[STUDY MATERIAL — start]

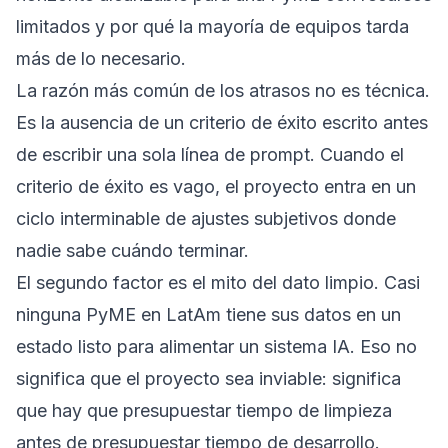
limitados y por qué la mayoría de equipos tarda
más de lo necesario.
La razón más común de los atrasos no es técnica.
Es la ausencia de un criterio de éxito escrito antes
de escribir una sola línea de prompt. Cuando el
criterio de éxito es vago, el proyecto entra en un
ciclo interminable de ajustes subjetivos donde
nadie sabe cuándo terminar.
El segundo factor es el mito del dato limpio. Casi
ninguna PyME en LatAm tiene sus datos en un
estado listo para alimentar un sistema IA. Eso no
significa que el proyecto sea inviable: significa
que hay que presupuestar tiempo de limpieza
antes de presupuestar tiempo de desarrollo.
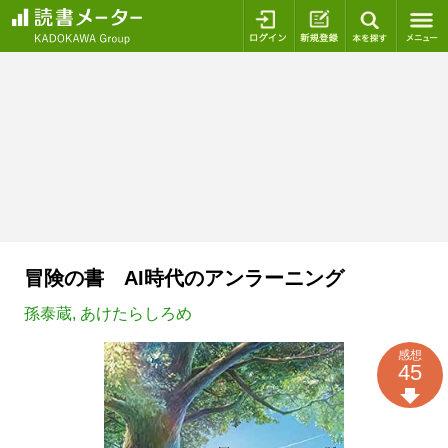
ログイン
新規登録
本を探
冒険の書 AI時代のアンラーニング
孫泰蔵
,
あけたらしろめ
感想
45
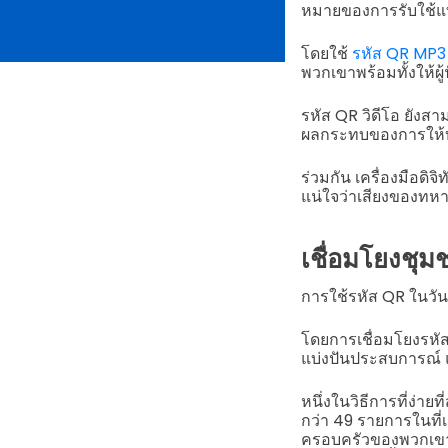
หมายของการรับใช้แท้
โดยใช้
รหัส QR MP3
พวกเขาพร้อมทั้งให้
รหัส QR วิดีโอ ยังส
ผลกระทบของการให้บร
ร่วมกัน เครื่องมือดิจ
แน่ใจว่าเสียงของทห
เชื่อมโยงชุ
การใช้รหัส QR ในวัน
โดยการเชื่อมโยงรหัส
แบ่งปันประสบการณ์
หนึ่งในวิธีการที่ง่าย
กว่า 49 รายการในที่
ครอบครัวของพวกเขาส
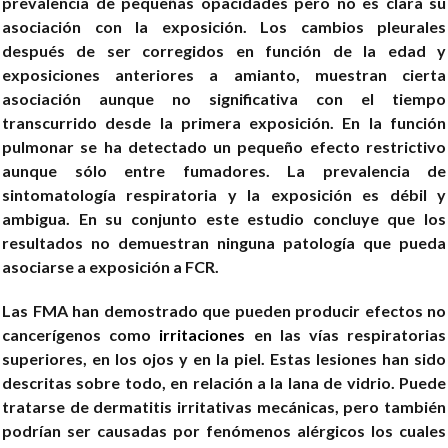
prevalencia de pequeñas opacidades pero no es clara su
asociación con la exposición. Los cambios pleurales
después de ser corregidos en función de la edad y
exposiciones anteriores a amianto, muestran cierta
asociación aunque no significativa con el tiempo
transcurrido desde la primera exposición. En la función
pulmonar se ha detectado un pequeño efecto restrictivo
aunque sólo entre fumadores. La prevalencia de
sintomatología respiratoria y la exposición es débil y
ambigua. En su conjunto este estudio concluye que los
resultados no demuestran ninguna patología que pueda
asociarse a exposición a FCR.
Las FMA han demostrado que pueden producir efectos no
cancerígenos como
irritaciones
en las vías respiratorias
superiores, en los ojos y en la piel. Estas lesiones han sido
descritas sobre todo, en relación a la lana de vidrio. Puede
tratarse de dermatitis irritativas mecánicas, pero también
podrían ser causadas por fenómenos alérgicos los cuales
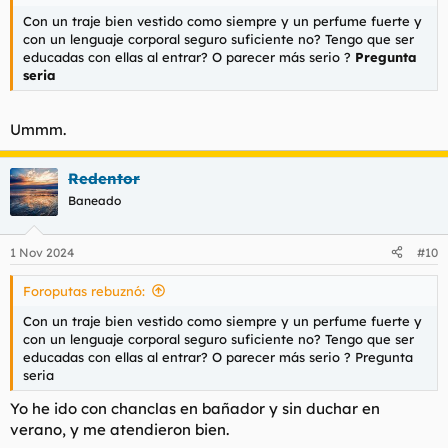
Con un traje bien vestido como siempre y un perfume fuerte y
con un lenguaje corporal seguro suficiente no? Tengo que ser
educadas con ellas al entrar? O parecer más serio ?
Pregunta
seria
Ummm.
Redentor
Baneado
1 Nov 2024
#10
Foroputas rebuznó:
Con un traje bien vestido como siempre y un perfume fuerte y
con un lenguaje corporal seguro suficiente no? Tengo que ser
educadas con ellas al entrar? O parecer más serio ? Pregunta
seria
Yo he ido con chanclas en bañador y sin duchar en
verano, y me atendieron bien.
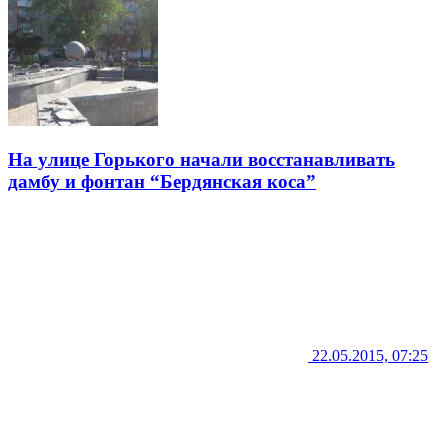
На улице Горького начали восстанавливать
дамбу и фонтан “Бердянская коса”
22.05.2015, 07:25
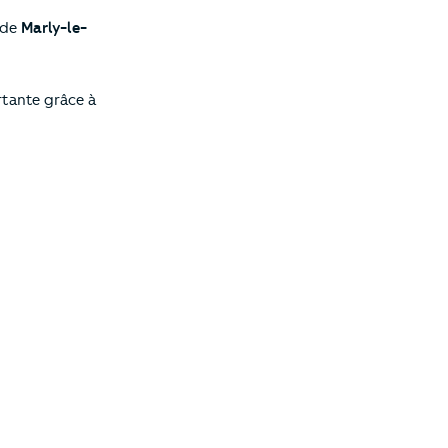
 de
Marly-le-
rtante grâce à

[STUDY MATERIAL — finish]

## [HOW TO COMPLETE THIS TASK]
Can you rewrite all the entries above with "prevalencia" replaced by "frecuencia", keeping everything else unchanged and leaving out the pictures?

## [OUTPUT FOR THIS EXERCISE]
limitados y por qué la mayoría de equipos tarda
más de lo necesario.
La razón más común de los atrasos no es técnica.
Es la ausencia de un criterio de éxito escrito antes
de escribir una sola línea de prompt. Cuando el
criterio de éxito es vago, el proyecto entra en un
ciclo interminable de ajustes subjetivos donde
nadie sabe cuándo terminar.
El segundo factor es el mito del dato limpio. Casi
ninguna PyME en LatAm tiene sus datos en un
estado listo para alimentar un sistema IA. Eso no
significa que el proyecto sea inviable: significa
que hay que presupuestar tiempo de limpieza
antes de presupuestar tiempo de desarrollo.
ログイン
新規登録
本を探
冒険の書 AI時代のアンラーニング
孫泰蔵
,
あけたらしろめ
感想
45
หมายของการรับใช้แท้
โดยใช้
รหัส QR MP3
พวกเขาพร้อมทั้งให้
รหัส QR วิดีโอ ยังส
ผลกระทบของการให้บร
ร่วมกัน เครื่องมือดิจ
แน่ใจว่าเสียงของทห
เชื่อมโยงชุ
การใช้รหัส QR ในวัน
โดยการเชื่อมโยงรหัส
แบ่งปันประสบการณ์
หนึ่งในวิธีการที่ง่าย
กว่า 49 รายการในที่
ครอบครัวของพวกเขาส
frecuencia de pequeñas opacidades pero no es clara su
asociación con la exposición. Los cambios pleurales
después de ser corregidos en función de la edad y
exposiciones anteriores a amianto, muestran cierta
asociación aunque no significativa con el tiempo
transcurrido desde la primera exposición. En la función
pulmonar se ha detectado un pequeño efecto restrictivo
aunque sólo entre fumadores. La frecuencia de
sintomatología respiratoria y la exposición es débil y
ambigua. En su conjunto este estudio concluye que los
resultados no demuestran ninguna patología que pueda
asociarse a exposición a FCR.
Las FMA han demostrado que pueden producir efectos no
cancerígenos como
irritaciones
en las vías respiratorias
superiores, en los ojos y en la piel. Estas lesiones han sido
descritas sobre todo, en relación a la lana de vidrio. Puede
tratarse de dermatitis irritativas mecánicas, pero también
podrían ser causadas por fenómenos alérgicos los cuales
Con un traje bien vestido como siempre y un perfume fuerte y
con un lenguaje corporal seguro suficiente no? Tengo que ser
educadas con ellas al entrar? O parecer más serio ?
Pregunta
seria
Ummm.
Redentor
Baneado
1 Nov 2024
#10
Foroputas rebuznó:
Con un traje bien vestido como siempre y un perfume fuerte y
con un lenguaje corporal seguro suficiente no? Tengo que ser
educadas con ellas al entrar? O parecer más serio ? Pregunta
seria
Yo he ido con chanclas en bañador y sin duchar en
verano, y me atendieron bien.
На улице Горького начали восстанавливать
дамбу и фонтан “Бердянская коса”
22.05.2015, 07:25
 de
Marly-le-
rtante grâce à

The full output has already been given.